* 取り組む作業
[A] 観光列車の記事によると、「ザ・レール・キッチン・チクゴ」の営業運転はいつ始まりますか？
[B] 観光列車の記事にある「6050形は、1995(平成7)年にデビューした天神大牟田線の通勤形電車です。」という一文を英語に訳してください。
[C] 観光列車の記事を、最後の文の後から引き継いで書き進めてください。

* 学習テキスト
---*---

「20年くらい使える車両」を改造
九州・福岡県内を走る大手私鉄の西日本鉄道(西鉄)が2019年3月23日(土)、天神大牟田線の西鉄福岡(天神)~大牟田間で観光列車「THE RAIL KITCHEN CHIKUGO(ザ・レール・キッチン・チクゴ)」の営業運転を始めます。通勤用の6050形電車を改造し、専用車両を用意しました。
6050形の6053編成を改造した「ザ・レール・キッチン・チクゴ」(2019年2月1日、草町義和撮影)。
天神大牟田線では2014(平成26)年3月、太宰府観光向けの列車「旅人―たびと―」の運行を開始。翌2015年10月にも、柳川観光向けの列車「水都―すいと―」の運行を始めています。いずれもラッピングシールなどで車体の外装や内装を装飾したもので、車両自体の改造は行われていません。
その後、西鉄は沿線地域の活性化を目指し、本格的な観光列車の導入を計画。特急列車が約1時間で走っている西鉄福岡(天神)~大牟田間を2倍以上の時間をかけてゆっくり走り、車内で食事を楽しめる列車にすることが決まりました。車両は新造ではなく、既存の車両を改造することに。今後リニューアルしながら20年くらい使える車両として、6050形が選ばれました。
8000形に柳川をモチーフにした装飾を施した「水都」。登場時は写真の8000形を使っていたが、現在は3000形に置き換えられている。
天神大牟田線の6050形。
6053編成の改造は筑紫車両基地内の筑紫工場で行われた。
6050形は、1995(平成7)年にデビューした天神大牟田線の通勤形電車です。これに先立つ1993(平成5)年には、西鉄初の片側4ドア車として6000形電車がデビュー。この6000形をベースに省エネルギー化などの改良を加えたのが6050形になります。1997(平成9)年までに、4両編成5本と3両編成1本の合計23両が製造されており、デビューからすでに20年以上が過ぎていますが、西鉄のなかでは比較的新しい車両です。
改造前より1両減って3両編成に
「ザ・レール・キッチン・チクゴ」用の車両として改造されたのは、6050形の6053編成です。
1両減って3両編成になった6053編成(2019年2月1日、草町義和撮影)。
この6053編成は、ク6053+モ6253+モ6353+ク6553の4両編成で、1996(平成8)年に川崎重工業で製造されました。両端のク6053とク6553が運転台の付いた車両で、中間のモ6253とモ6353はモーターを搭載している車両です。「チクゴ」への改造にあたってはモ6253を抜いて、ク6053(1号車)+モ6353(2号車)+ク6553(3号車)の3両編成に変更されました。車両番号は変更されていません。

---*---

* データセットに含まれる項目
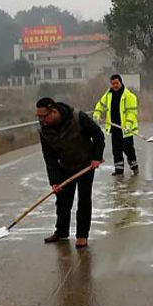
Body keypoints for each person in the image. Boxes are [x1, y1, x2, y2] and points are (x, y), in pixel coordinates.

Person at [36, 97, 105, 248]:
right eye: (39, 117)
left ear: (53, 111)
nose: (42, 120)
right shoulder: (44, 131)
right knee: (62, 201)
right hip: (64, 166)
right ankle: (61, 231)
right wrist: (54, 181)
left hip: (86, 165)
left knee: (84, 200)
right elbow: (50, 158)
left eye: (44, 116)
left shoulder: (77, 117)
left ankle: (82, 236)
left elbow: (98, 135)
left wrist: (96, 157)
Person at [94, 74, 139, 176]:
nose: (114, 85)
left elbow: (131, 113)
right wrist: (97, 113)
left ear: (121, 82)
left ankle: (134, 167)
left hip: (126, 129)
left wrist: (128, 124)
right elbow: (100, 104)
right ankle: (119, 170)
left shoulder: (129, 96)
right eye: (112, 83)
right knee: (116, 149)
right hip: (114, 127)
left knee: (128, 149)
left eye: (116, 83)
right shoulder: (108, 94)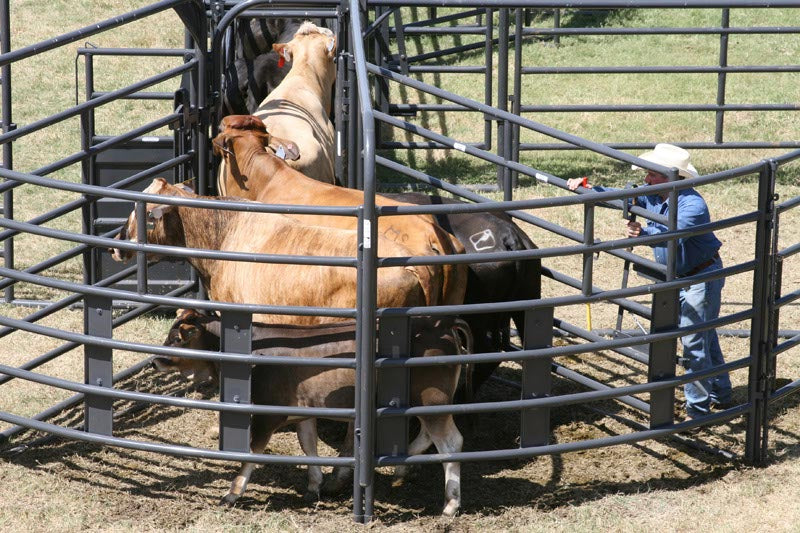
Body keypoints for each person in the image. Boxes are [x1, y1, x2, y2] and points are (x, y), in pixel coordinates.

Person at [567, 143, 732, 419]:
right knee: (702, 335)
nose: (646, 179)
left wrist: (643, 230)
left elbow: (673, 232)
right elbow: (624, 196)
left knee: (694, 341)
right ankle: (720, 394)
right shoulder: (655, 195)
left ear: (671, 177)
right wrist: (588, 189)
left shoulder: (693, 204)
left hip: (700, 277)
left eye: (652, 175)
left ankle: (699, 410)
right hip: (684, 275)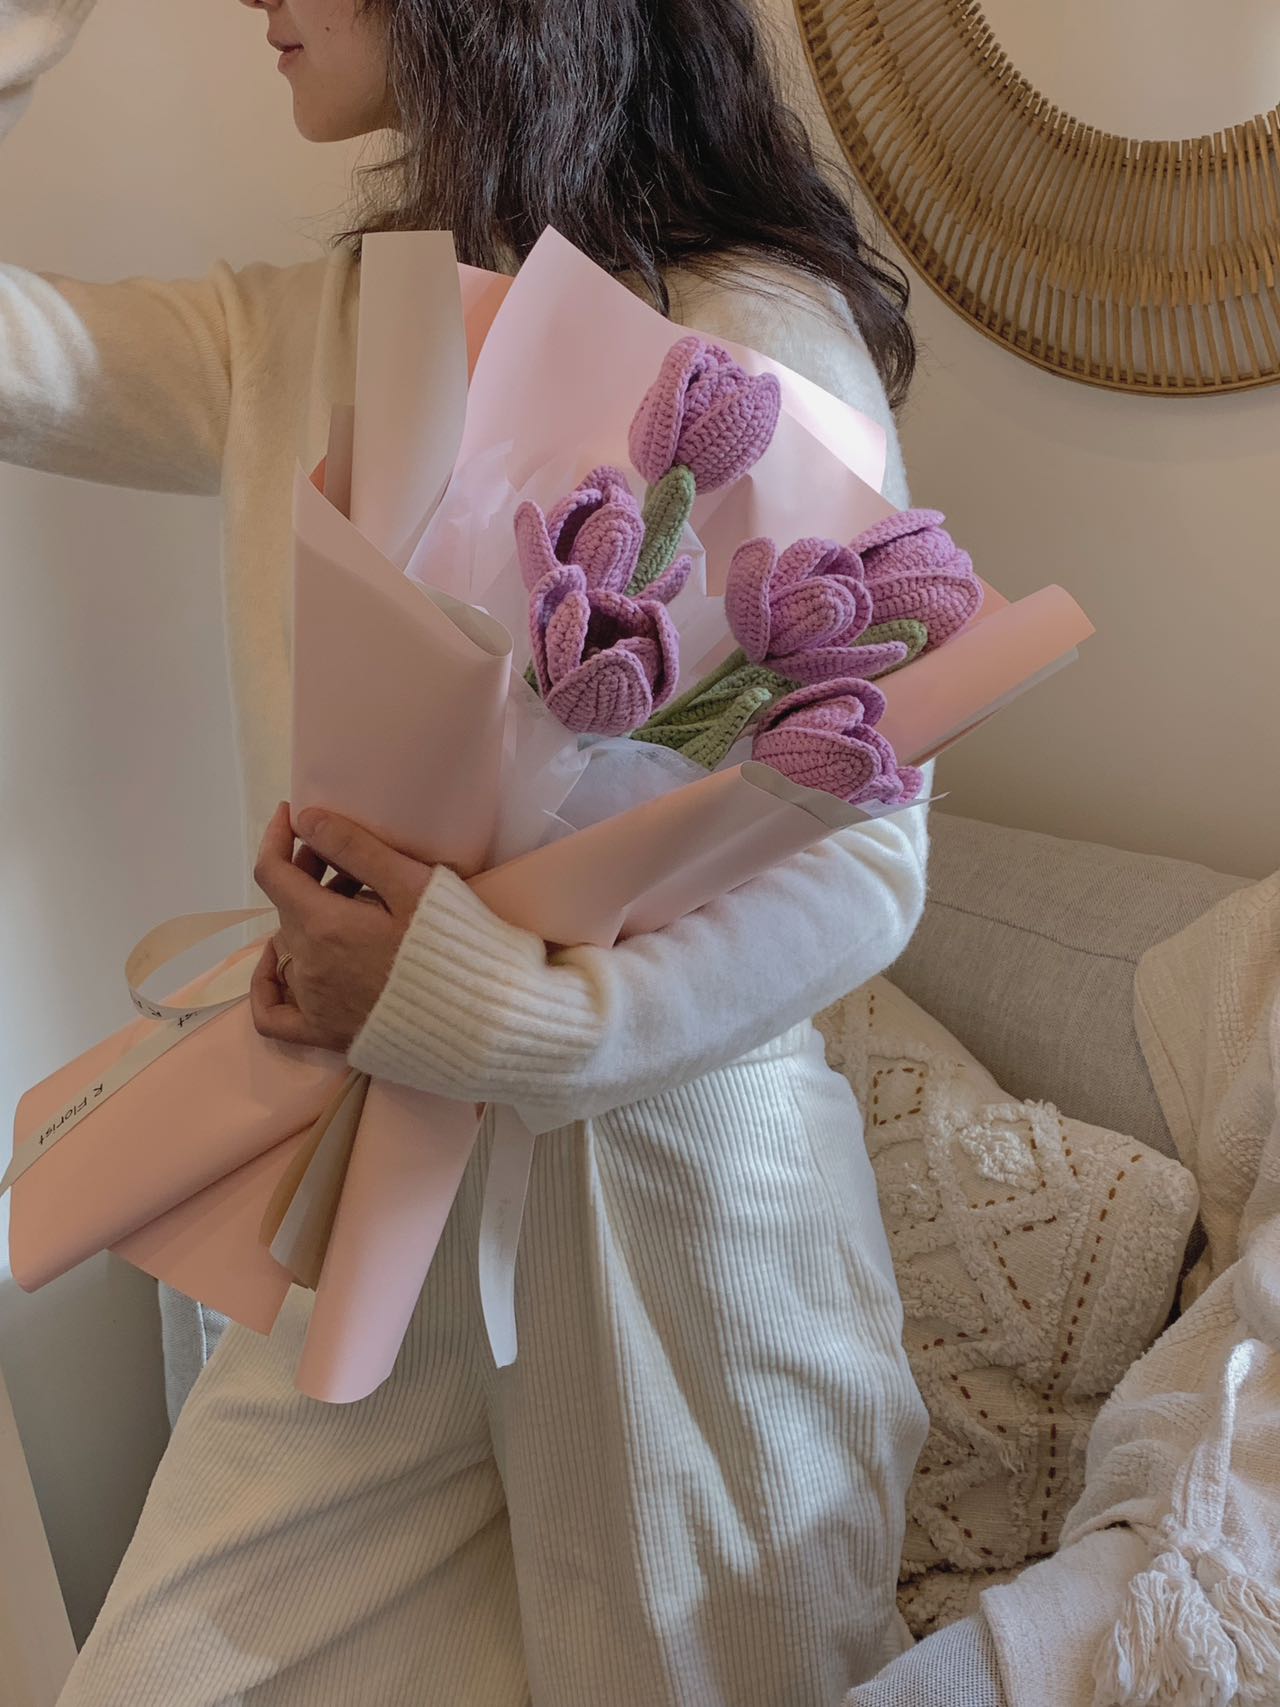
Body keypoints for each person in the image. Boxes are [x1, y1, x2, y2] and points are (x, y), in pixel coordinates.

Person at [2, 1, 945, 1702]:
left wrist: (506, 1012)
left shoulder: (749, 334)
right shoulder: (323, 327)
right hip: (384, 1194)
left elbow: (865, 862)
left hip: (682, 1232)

---*---

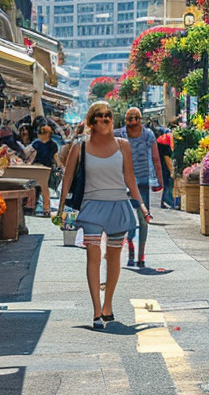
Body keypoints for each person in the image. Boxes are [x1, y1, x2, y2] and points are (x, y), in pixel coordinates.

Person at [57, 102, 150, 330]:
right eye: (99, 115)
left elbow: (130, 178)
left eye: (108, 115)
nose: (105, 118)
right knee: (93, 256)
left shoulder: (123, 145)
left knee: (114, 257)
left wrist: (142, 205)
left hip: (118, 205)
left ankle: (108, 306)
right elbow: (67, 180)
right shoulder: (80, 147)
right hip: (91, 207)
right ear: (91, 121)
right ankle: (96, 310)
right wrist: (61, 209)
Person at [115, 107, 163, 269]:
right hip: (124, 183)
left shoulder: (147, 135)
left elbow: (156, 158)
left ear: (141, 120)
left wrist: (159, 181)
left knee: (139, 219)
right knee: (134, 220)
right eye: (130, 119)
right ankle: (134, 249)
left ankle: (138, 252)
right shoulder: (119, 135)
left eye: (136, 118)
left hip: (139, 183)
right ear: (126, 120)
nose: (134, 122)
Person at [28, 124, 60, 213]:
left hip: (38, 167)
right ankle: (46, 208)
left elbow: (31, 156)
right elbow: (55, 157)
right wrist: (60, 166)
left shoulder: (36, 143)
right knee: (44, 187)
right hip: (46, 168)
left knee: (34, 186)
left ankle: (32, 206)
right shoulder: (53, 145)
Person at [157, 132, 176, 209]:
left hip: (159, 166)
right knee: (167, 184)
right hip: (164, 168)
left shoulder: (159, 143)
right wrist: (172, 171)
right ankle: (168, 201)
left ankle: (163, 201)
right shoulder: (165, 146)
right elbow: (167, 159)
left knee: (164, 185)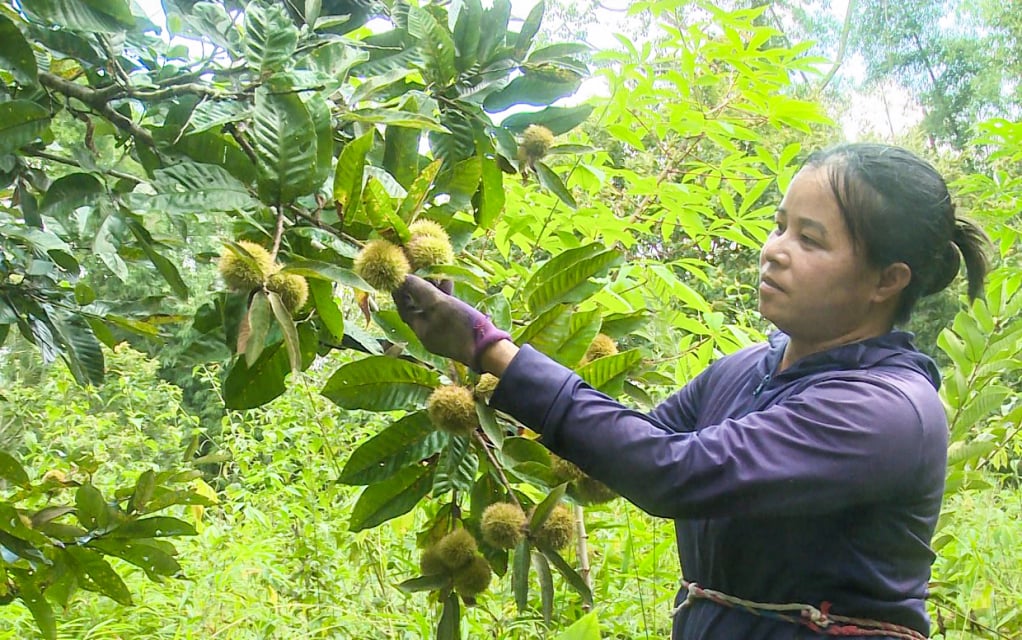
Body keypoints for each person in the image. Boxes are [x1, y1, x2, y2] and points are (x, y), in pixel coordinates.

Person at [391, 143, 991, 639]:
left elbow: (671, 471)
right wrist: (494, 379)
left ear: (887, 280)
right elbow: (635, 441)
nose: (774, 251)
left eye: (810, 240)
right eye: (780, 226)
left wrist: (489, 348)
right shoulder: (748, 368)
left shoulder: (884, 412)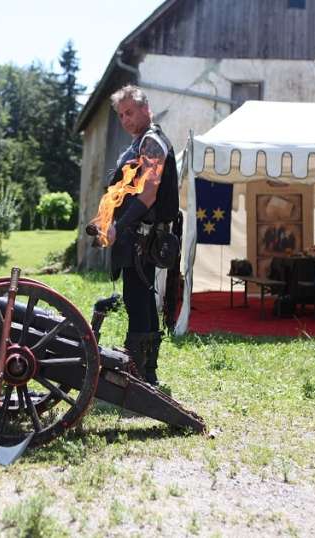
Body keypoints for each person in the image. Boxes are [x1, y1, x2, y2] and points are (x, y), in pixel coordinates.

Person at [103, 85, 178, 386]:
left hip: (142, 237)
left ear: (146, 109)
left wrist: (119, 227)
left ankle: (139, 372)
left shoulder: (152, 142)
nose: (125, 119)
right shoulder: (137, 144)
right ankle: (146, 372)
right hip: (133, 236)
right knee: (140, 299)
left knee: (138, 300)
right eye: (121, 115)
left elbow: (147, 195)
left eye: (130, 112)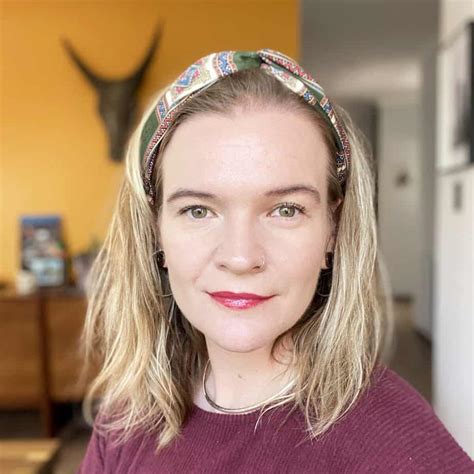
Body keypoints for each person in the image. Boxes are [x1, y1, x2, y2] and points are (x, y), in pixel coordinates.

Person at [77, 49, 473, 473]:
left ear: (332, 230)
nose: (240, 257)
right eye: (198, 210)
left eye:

---*---

* 課題ごとの結果
[A] 2019年3月23日(土)です。

[B] The 6050 series is a commuter train on the Tenjin Omuta Line that debuted in 1995 (Heisei 7).

[C]
車体の改造は、骨組みだけを残して外板を張り替えるという、大規模なものとなりました。先頭部の窓は改造前と同じ配置ですが、中央の貫通ドアがなくなっています。側面のドアも減少。元々、1両に片側4か所の両開きドアがありましたが、1号車と3号車は両開きドアが片側2か所、2号車は片開きドアが片側2か所にされました。ドアの脇にあるボタンで開け閉めできる半自動式を採用しています。
外装のデザインはテーブルクロスをイメージしてまとめたといい、白をベースに赤色のチェック柄を入れたのが特徴。窓も格子状になりました。
編成両端の1号車と3号車は、大きなテーブルを設けたダイニング席。座席定員は各22人です。車内は沿線の伝統工芸品で装飾されており、天井は八女の竹を使った竹編みを使用。テーブルやいす、建具は「家具の街」として知られる大川で製作されました。壁や床の一部には城島瓦や、線路に敷かれている石(バラスト)を砕いて作ったタイル、筑後川の流れなど沿線の情景をモチーフにしたデザイン画が用いられています。
1号車のダイニング席。テーブルやいすは大川の家具が使われている。
天井は八女の竹編みで装飾されている。
1号車のトイレはバリアフリーに対応。
このほか、1号車と3号車には西鉄の鉄道車両としては初めてとなるトイレを設置。このうち1号車は、バリアフリーに対応した大型多目的トイレで、車いすでも利用できるようになりました。
走行装置も大幅に変化
2号車はダイニング席が8人分設けられたほかは、スペースの大半がオープンキッチンにあてられました。このオープンキッチンが「ザ・レール・キッチン・チクゴ」最大の特徴といえる部分。大きな窯を中心に、様々な調理器具が設置されました。鉄道車両の車内では原則として火を使えないため、すべての調理器具が電磁・電気式です。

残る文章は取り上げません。